Only prescription drugs or over-the-counter medications, cough syrup etc. will be accepted at no cost, according to Terry Thomton, a Coon Rapids community policing officer.
No needles or sharps of any kind as well as insulin pens or injectors can be brought in, Thomton said.
“People can remove the labels from the prescription bottles if they choose, however, it is not required,” he said.
The medications go into a sealed cardboard box and both the box and contents are incinerated, Thomton said.
This is the second time this year that the police department has had a take back program for prescription and over-the-counter drugs, according to Thomton.
On April 27, 117 people came to the police station and dropped off unused prescription drugs and over-the-counter supplies for a total of 285.5 pounds, Thomton said.
The exact items collected are not recorded or documented, he said.
“There is no residency requirement,” Thomton said. “In the April event, we had people come from as far away as Golden Valley.”
In the April 2012 take back program, the public turned over 187.25 pounds for destruction, he said.

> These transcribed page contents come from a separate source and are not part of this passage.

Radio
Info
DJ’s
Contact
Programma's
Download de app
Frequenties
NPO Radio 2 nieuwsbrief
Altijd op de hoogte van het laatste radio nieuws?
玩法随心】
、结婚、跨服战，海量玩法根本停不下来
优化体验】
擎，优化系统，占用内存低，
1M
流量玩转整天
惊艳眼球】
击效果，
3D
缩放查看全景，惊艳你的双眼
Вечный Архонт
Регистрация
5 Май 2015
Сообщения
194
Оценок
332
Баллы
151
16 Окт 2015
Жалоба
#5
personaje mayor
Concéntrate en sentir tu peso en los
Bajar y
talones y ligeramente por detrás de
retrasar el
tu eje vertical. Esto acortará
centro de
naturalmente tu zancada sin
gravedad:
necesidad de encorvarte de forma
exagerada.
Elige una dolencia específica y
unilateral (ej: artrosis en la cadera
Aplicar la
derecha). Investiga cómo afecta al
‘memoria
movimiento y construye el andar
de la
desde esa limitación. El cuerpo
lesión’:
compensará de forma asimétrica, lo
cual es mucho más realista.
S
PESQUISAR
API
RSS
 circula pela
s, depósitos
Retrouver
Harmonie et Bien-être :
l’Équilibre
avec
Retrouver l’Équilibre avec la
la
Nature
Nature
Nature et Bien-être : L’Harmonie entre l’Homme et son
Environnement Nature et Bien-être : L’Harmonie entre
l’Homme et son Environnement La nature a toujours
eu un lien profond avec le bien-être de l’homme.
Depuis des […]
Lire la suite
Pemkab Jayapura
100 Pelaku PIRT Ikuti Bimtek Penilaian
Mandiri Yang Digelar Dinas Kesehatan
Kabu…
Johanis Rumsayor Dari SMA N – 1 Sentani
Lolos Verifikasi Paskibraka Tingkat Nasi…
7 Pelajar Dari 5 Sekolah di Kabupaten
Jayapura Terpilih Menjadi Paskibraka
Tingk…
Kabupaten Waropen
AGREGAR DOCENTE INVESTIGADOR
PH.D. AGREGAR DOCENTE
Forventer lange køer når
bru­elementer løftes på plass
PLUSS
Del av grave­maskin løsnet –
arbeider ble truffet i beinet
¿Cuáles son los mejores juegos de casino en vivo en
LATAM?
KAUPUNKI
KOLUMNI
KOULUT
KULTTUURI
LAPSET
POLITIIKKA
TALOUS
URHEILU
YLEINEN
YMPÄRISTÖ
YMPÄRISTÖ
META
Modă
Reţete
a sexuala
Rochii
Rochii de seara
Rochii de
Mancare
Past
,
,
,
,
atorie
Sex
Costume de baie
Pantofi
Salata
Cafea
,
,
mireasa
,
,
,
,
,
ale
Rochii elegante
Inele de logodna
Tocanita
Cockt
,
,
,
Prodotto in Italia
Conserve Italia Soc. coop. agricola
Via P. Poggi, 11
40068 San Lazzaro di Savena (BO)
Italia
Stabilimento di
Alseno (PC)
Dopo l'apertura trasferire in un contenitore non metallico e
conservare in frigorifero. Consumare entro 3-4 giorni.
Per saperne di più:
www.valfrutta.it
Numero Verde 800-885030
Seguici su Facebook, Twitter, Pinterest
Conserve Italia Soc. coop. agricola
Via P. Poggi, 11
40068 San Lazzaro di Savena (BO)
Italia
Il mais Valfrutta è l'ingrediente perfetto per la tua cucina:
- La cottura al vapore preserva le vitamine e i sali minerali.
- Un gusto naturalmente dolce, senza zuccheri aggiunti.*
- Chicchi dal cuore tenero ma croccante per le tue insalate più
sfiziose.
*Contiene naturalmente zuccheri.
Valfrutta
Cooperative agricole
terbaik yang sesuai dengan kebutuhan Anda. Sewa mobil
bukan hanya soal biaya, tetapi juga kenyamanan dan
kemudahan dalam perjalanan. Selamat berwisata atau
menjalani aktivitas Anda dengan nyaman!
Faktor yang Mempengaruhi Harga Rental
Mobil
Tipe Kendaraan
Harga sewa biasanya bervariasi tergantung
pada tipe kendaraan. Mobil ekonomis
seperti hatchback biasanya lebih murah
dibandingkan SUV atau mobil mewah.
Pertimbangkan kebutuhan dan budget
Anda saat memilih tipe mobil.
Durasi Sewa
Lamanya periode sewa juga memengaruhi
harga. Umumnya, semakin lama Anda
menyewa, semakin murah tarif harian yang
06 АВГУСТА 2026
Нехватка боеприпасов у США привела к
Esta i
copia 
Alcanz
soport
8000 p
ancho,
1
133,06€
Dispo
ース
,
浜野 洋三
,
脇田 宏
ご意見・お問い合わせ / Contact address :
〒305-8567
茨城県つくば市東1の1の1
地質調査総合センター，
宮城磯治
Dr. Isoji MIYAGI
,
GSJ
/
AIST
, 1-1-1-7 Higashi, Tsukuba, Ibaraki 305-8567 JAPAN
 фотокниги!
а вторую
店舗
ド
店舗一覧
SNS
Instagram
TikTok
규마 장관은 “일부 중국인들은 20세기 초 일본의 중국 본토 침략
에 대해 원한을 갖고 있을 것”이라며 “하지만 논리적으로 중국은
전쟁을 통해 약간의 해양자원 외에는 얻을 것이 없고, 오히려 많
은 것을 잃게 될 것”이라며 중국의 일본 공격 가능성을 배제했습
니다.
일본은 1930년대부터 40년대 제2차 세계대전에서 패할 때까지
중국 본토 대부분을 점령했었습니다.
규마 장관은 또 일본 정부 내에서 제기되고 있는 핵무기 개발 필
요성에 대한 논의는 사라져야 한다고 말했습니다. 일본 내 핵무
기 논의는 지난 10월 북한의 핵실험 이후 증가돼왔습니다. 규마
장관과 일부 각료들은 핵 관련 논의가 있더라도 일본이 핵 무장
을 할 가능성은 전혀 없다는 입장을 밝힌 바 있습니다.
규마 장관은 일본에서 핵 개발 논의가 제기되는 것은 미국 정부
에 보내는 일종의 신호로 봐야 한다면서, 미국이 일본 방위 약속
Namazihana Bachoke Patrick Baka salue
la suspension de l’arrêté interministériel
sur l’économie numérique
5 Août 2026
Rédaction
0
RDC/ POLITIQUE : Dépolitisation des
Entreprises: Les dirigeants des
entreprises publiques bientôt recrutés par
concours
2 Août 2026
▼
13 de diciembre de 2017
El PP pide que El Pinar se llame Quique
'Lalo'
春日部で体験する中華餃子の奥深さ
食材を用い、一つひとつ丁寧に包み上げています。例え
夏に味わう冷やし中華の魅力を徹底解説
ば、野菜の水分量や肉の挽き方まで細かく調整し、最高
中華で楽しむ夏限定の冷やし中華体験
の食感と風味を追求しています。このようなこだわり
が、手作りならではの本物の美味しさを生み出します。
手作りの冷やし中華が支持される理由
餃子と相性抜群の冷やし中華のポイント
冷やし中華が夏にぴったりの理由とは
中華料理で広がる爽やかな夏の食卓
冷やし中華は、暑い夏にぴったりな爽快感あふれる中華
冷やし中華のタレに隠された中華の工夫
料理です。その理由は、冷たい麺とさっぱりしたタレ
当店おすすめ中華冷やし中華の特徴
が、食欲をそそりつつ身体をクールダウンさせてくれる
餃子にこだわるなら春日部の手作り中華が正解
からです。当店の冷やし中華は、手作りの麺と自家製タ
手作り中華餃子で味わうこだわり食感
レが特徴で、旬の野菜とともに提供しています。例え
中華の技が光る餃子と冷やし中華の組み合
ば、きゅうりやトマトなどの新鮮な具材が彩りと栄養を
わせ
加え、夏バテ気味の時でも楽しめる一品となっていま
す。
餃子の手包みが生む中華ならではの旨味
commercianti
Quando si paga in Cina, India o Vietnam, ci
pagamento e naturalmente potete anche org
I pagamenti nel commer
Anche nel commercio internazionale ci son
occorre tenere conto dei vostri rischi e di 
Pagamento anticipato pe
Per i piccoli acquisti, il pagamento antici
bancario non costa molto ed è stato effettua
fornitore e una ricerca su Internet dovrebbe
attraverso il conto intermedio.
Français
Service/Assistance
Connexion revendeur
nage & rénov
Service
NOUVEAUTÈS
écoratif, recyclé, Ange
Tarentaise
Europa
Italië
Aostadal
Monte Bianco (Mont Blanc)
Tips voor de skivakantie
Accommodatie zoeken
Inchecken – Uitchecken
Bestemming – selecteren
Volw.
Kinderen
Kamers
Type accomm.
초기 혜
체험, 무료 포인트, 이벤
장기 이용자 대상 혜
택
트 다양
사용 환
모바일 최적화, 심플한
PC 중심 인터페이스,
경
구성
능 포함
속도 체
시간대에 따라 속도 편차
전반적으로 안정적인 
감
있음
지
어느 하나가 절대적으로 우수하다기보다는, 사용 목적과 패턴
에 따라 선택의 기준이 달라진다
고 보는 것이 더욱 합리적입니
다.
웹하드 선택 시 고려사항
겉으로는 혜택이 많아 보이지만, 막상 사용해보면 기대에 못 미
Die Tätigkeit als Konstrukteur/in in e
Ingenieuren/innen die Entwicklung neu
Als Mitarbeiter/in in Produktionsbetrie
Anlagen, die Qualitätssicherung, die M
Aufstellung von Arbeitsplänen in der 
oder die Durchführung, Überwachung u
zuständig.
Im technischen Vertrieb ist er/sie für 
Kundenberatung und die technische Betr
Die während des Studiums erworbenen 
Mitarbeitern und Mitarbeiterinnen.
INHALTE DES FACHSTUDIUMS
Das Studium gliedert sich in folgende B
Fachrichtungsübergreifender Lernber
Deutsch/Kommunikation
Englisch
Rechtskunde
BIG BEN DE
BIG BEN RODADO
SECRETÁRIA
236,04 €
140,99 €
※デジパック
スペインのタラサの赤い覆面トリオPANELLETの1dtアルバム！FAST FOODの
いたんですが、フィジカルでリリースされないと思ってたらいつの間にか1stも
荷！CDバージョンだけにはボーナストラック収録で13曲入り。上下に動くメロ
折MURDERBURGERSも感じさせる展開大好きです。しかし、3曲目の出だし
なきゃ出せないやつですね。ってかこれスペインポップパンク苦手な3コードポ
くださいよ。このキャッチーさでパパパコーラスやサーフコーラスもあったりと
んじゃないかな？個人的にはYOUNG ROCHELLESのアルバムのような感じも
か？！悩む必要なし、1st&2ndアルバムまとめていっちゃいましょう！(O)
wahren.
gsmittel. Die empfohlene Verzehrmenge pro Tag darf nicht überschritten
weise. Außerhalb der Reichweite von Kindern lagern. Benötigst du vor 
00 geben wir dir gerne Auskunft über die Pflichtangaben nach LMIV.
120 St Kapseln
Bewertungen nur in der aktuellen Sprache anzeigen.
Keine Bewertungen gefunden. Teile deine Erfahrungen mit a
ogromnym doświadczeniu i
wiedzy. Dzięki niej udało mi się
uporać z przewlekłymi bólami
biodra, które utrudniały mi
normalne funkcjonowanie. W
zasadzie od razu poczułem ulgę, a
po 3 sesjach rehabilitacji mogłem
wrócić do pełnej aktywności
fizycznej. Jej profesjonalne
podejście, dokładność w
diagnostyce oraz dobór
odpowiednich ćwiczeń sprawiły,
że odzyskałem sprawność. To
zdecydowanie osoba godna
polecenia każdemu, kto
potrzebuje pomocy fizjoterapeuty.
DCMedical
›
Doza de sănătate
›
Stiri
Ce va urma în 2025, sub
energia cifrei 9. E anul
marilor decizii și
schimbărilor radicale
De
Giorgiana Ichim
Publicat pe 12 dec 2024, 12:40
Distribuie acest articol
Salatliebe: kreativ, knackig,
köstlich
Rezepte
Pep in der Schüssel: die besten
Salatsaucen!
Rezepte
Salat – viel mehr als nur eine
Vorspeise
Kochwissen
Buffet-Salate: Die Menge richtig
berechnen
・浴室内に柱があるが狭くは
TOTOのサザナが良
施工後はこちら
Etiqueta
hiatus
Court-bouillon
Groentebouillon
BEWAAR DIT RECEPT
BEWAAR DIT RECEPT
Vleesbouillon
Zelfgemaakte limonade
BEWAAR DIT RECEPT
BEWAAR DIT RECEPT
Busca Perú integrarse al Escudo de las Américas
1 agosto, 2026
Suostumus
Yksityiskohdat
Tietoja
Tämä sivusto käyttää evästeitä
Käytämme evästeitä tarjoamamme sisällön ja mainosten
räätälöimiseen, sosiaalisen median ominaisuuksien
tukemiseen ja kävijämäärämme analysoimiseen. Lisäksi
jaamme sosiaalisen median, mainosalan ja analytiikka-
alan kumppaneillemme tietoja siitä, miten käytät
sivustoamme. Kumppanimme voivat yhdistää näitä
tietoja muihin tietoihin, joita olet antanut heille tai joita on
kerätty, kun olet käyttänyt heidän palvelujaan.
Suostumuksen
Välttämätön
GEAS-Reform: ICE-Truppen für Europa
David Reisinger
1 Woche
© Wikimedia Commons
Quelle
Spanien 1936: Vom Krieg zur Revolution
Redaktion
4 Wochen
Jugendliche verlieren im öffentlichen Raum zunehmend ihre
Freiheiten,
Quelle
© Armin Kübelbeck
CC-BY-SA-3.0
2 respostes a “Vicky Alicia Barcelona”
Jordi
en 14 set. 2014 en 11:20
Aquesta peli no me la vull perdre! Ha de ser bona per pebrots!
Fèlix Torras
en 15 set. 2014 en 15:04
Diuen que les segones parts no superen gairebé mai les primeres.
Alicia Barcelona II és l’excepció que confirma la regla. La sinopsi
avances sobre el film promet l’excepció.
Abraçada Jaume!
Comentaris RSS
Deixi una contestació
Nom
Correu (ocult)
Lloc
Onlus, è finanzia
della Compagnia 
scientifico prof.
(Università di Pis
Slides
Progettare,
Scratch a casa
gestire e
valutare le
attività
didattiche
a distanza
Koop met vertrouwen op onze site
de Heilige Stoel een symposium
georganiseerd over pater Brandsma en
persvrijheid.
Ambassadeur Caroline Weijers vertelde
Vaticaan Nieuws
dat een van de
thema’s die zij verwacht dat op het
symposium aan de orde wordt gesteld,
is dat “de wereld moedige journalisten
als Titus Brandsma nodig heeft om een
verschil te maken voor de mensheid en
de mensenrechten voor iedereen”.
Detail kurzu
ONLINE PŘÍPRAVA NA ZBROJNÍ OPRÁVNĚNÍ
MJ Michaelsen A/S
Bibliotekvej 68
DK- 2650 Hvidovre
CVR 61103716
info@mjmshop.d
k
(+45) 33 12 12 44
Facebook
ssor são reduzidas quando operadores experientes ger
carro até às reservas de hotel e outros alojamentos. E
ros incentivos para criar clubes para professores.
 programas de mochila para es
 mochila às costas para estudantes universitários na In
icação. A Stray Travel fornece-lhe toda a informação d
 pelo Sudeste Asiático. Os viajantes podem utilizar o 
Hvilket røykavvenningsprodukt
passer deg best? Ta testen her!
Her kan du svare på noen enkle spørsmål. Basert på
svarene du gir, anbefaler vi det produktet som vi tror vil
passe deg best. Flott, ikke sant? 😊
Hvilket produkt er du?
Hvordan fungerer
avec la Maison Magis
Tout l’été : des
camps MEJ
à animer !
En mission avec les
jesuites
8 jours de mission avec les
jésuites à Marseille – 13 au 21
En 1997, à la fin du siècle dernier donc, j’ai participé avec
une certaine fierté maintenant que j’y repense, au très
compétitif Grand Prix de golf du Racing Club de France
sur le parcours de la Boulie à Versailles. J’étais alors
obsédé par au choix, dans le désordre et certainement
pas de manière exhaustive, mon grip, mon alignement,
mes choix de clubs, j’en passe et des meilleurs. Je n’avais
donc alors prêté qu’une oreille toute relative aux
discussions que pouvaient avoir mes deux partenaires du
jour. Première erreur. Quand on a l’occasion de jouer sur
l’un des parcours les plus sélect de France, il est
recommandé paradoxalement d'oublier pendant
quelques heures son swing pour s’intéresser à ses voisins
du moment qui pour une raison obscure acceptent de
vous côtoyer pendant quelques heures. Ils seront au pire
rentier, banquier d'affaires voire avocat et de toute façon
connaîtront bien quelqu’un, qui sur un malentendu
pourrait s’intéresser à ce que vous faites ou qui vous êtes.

The Coon Rapids event is part of the federal Drug Enforcement Agency’s national take back initiative.
“This is an opportunity to safely empty out your medicine cabinet of drugs you don’t need any longer or have expired, including prescription drugs that contain controlled substances,” the DEA states on its website.
About one in eight prescription drugs contain active ingredients that the federal government limits in distribution and handles in a special, secure way, according to the DEA.
The DEA launched the take-back program because of its concern that prescription drugs containing controlled substances are being misused and abused at alarming rates in America today, leading to cases of accidental poisoning, overdose and addiction, and making them a public safety issue.
“A factor contributing to their increased usage is their availability in the home medicine cabinet,” the DEA states.
“In many cases, medicines containing controlled substances remain in the home medicine cabinet long after therapy has been completed, thus making these easily accessible to others who would misuse or abuse them.”